Integrating Isolation Levels into Transactional Federations
Data consistency and transaction atomicity are key requirements of advanced applications in federated systems like the Internet that consist of distributed and often highly heterogeneous components. Existing and upcoming E-service applications like electronic auctions and mobile commerce, but also the federation of business databases when two companies collaborate or merge, are not conceivable without the underlying transactional mechanisms. Providing atomicity and isolation is much harder in federated system than in a homogeneous, centrally administered distributed database system.
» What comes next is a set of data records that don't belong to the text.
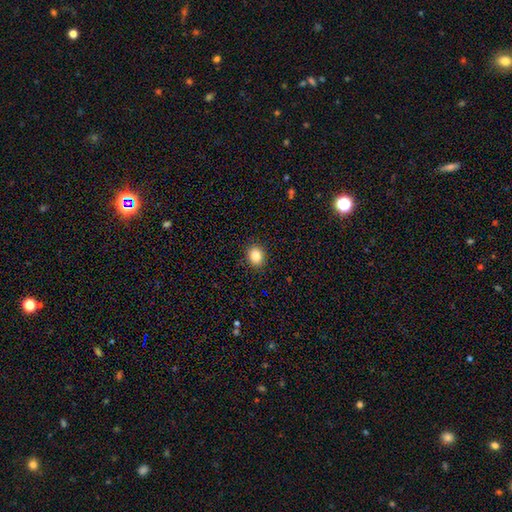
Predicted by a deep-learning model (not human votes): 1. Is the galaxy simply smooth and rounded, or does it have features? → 84% smooth, 10% star or artifact, 6% featured or disk.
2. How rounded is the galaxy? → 59% round, 40% in between, 1% cigar-shaped.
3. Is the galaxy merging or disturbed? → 91% none, 7% minor disturbance, 2% major disturbance, 1% merger.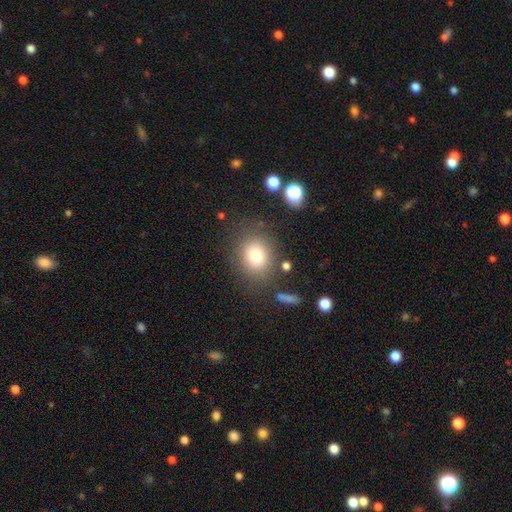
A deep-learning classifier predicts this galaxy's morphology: smooth-or-featured: smooth: 78% | star or artifact: 12% | featured or disk: 11%
  how-rounded: round: 67% | in between: 32% | cigar-shaped: 1%
  merging: none: 77% | minor disturbance: 12% | major disturbance: 6% | merger: 4%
Among the reasons for this are the different concurrency control protocols used by the component databases and the invisibility of internal processing details to software at the federated level.
Recently many algorithms for federated transaction management have been proposed in the literature. However, only techniques for federated atomicity have been adopted by real products. Virtually no existing federated database system includes algorithms for federated concurrency control. The reason is that the solutions proposed in the literature impose hard constraints on the databases in the federation that most real database products do not meet. In particular, they completely ignore the frequent use of relaxed correctness criteria, the so-called isolation levels. Isolation Levels allow increasing the performance of many applications at the cost of less rigorous guarantees for data consistency. Even though such mechanisms are widely used in existing systems, the scientific literature has mostly ignored them.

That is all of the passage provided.